Source text:
= = = = = = =

# Fender Blues Deluxe Reissue or Fender deluxe reverb



## dino (Jan 6, 2009)

In your opinion which amp is the best buy for the money. The Fender Blues Deluxe Reissue which is the tweed one or The Fender Deluxe Reverb Reissue ?


----------



## dolphinstreet (Sep 11, 2006)

I think the deluxe reverb reissue is the better sounding amp. Not sure what the price difference is though.


----------



## cheezyridr (Jun 8, 2009)

i played the tweed quite a bit, i liked it alot. the thing that bugged me was knowing the tube are mounted to a greenboard. at about $800 including tax, i wanted more so i waited. i really like the vht i got instead. i would think for what you pay for the fender new, you could get something better. but these guys could better tell you about


----------



## davetcan (Feb 27, 2006)

Agreed !!!



dolphinstreet said:


> I think the deluxe reverb reissue is the better sounding amp. Not sure what the price difference is though.


----------



## dino (Jan 6, 2009)

Even though the deluxe reverb costs more money I think IMO that the blues deluxe is the better amp. It definately has more power and it is a lot smoother sounding. You can get some twang out of the blues deluxe but you cannot get that smooth blues sound out of the deluxe reverb. I am going to try out the Ampeg GVT52 112. Back in the early 70's thats all I played through and they made a good product then but then again so did Fender!


----------



## al3d (Oct 3, 2007)

No Smooth Blues sound with the Deluxe reverb!..you GOT to be kidding right?

= = = = = = =

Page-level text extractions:
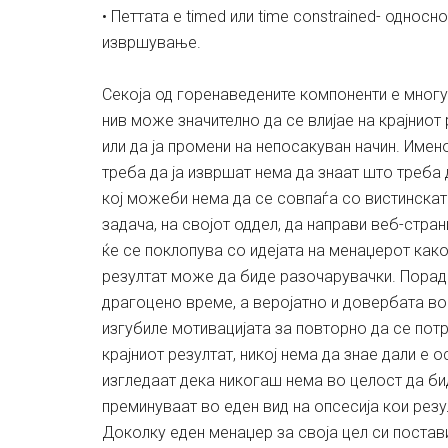
• Петтата е timed или time constrained- однос
извршување.
Секоја од горенаведените компоненти е мног
нив може значително да се влијае на крајниот
или да ја промени на непосакуван начин. Имено
треба да ја извршат нема да знаат што треба да
кој можеби нема да се совпаѓа со вистинскат
задача, на својот оддел, да направи веб-стра
ќе се поклопува со идејата на менаџерот како
резултат може да биде разочарувачки. Поради
драгоцено време, а веројатно и довербата во с
изгубиле мотивацијата за повторно да се пот
крајниот резултат, никој нема да знае дали е 
изгледаат дека никогаш нема во целост да би
преминуваат во еден вид на опсесија кои резу
Доколку еден менаџер за своја цел си постав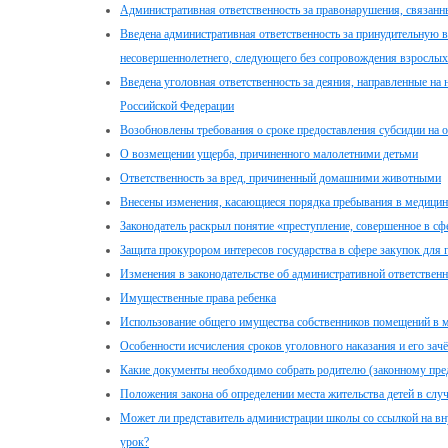
Административная ответственность за правонарушения, связанн
Введена административная ответственность за принудительную 
несовершеннолетнего, следующего без сопровождения взрослых
Введена уголовная ответственность за деяния, направленные на
Российской Федерации
Возобновлены требования о сроке предоставления субсидии на 
О возмещении ущерба, причиненного малолетними детьми
Ответственность за вред, причиненный домашними животными
Внесены изменения, касающиеся порядка пребывания в медицинс
Законодатель раскрыл понятие «преступление, совершенное в сф
Защита прокурором интересов государства в сфере закупок для
Изменения в законодательстве об административной ответственн
Имущественные права ребенка
Использование общего имущества собственников помещений в 
Особенности исчисления сроков уголовного наказания и его за
Какие документы необходимо собрать родителю (законному пред
Положения закона об определении места жительства детей в случ
Может ли представитель администрации школы со ссылкой на вн
урок?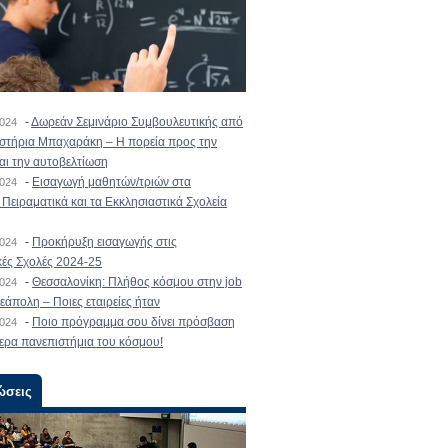
-
Δωρεάν Σεμινάριο Συμβουλευτικής από
2024
ιστήρια Μπαχαράκη – Η πορεία προς την
και την αυτοβελτίωση
-
Εισαγωγή μαθητών/τριών στα
2024
Πειραματικά και τα Εκκλησιαστικά Σχολεία
-
Προκήρυξη εισαγωγής στις
2024
κές Σχολές 2024-25
-
Θεσσαλονίκη: Πλήθος κόσμου στην job
2024
εάπολη – Ποιες εταιρείες ήταν
-
Ποιο πρόγραμμα σου δίνει πρόσβαση
2024
ερα πανεπιστήμια του κόσμου!
ώσεις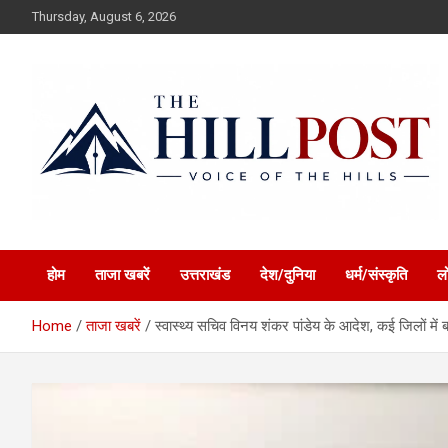
Skip
Thursday, August 6, 2026
to
content
हिंदी समाचार, ताजा ख़बरें, Breaking News in Hindi
The Hillpost
होम
ताजा खबरें
उत्तराखंड
देश/दुनिया
धर्म/संस्कृति
ल
Home
ताजा खबरें
स्वास्थ्य सचिव विनय शंकर पांडेय के आदेश, कई जिलों म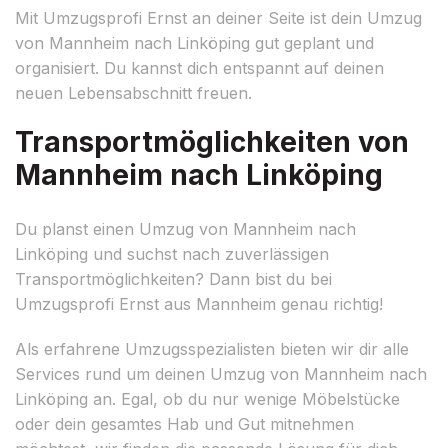
Mit Umzugsprofi Ernst an deiner Seite ist dein Umzug
von Mannheim nach Linköping gut geplant und
organisiert. Du kannst dich entspannt auf deinen
neuen Lebensabschnitt freuen.
Transportmöglichkeiten von
Mannheim nach Linköping
Du planst einen Umzug von Mannheim nach
Linköping und suchst nach zuverlässigen
Transportmöglichkeiten? Dann bist du bei
Umzugsprofi Ernst aus Mannheim genau richtig!
Als erfahrene Umzugsspezialisten bieten wir dir alle
Services rund um deinen Umzug von Mannheim nach
Linköping an. Egal, ob du nur wenige Möbelstücke
oder dein gesamtes Hab und Gut mitnehmen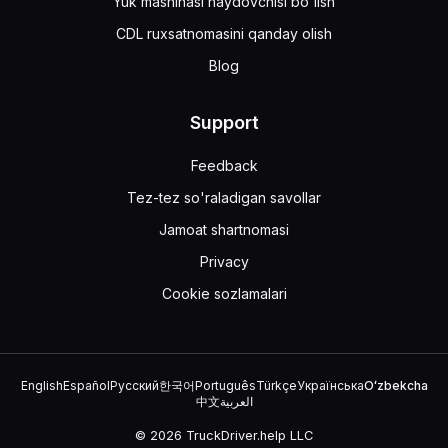
Yuk mashinasi haydovchisi bo'lish
CDL ruxsatnomasini qanday olish
Blog
Support
Feedback
Tez-tez so'raladigan savollar
Jamoat shartnomasi
Privacy
Cookie sozlamalari
English
Español
Русский
한국어
Português
Türkçe
Українська
Oʻzbekcha
中文
العربية
© 2026 TruckDriver.help LLC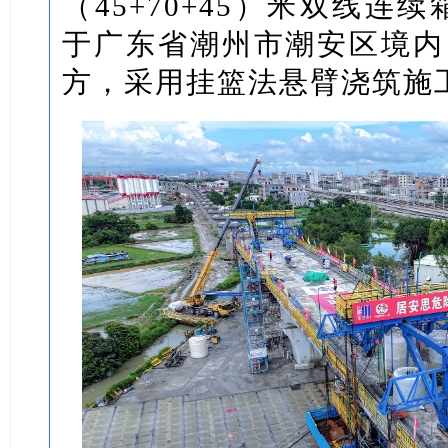
（45+70+45）米双线连续
于广东省潮州市潮安区境内，
方，采用挂篮法悬臂浇筑施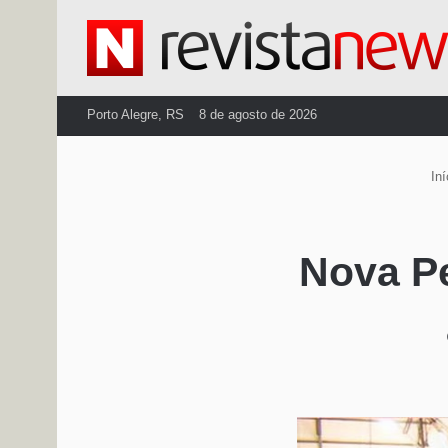
Porto Alegre, RS
8 de agosto de 2026
Iní
Nova Pe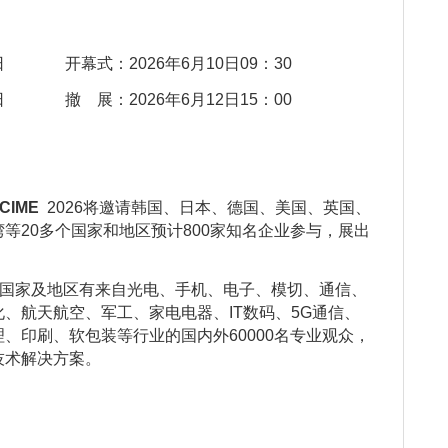
09日 开幕式：2026年6月10日09：30
12日 撤 展：2026年6月12日15：00
CIME
2026将邀请韩国、日本、德国、美国、英国、
等20多个国家和地区预计800家知名企业参与，展出
国家及地区有来自光电、手机、电子、模切、通信、
、航天航空、军工、家电电器、IT数码、5G通信、
、印刷、软包装等行业的国内外60000名专业观众，
技术解决方案。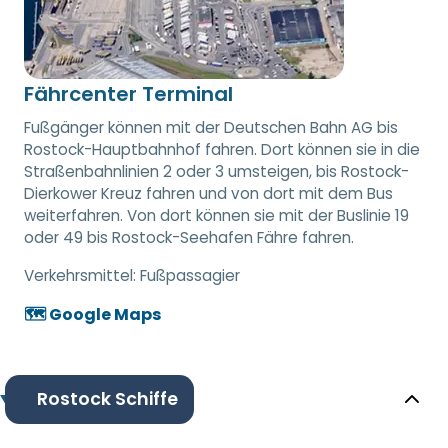
Fährcenter Terminal
Fußgänger können mit der Deutschen Bahn AG bis
Rostock-Hauptbahnhof fahren. Dort können sie in die
Straßenbahnlinien 2 oder 3 umsteigen, bis Rostock-
Dierkower Kreuz fahren und von dort mit dem Bus
weiterfahren. Von dort können sie mit der Buslinie 19
oder 49 bis Rostock-Seehafen Fähre fahren.
Verkehrsmittel:
Fußpassagier
🗺️ Google Maps
Rostock Schiffe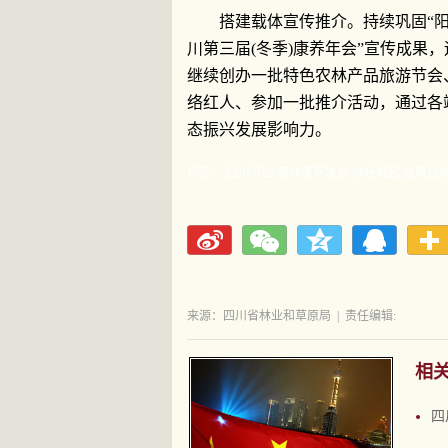
搭建载体宣传推介。持续巩固“阳
川第三届(冬季)康养年会”宣传成果
继续创办一批特色农林产品旅游节会
络红人、参加一批推介活动，通过各
态振兴发展影响力。
标签：
四川凉山
森林康养发展
绿色崛起
战略目
来源：​四川省林业和草原局
|
责任编辑:
相
四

= = = = = = =

Request 1:
Answer these questions from the amp forum thread.
(a) Which member says the Deluxe Reverb Reissue is the better sounding amp?
(b) About what price, including tax, does cheezyridr give for the tweed amp?
(c) Which amp does dino plan to try out?
Request 2:
From the amp forum thread, quote the passage starting with "Even though the" and going on through "(Oct 3, 2007)".

Answer box 1:
(a) dolphinstreet
(b) About $800
(c) The Ampeg GVT52 112

Answer box 2:
Even though the deluxe reverb costs more money I think IMO that the blues deluxe is the better amp. It definately has more power and it is a lot smoother sounding. You can get some twang out of the blues deluxe but you cannot get that smooth blues sound out of the deluxe reverb. I am going to try out the Ampeg GVT52 112. Back in the early 70's thats all I played through and they made a good product then but then again so did Fender!


----------



## al3d (Oct 3, 2007)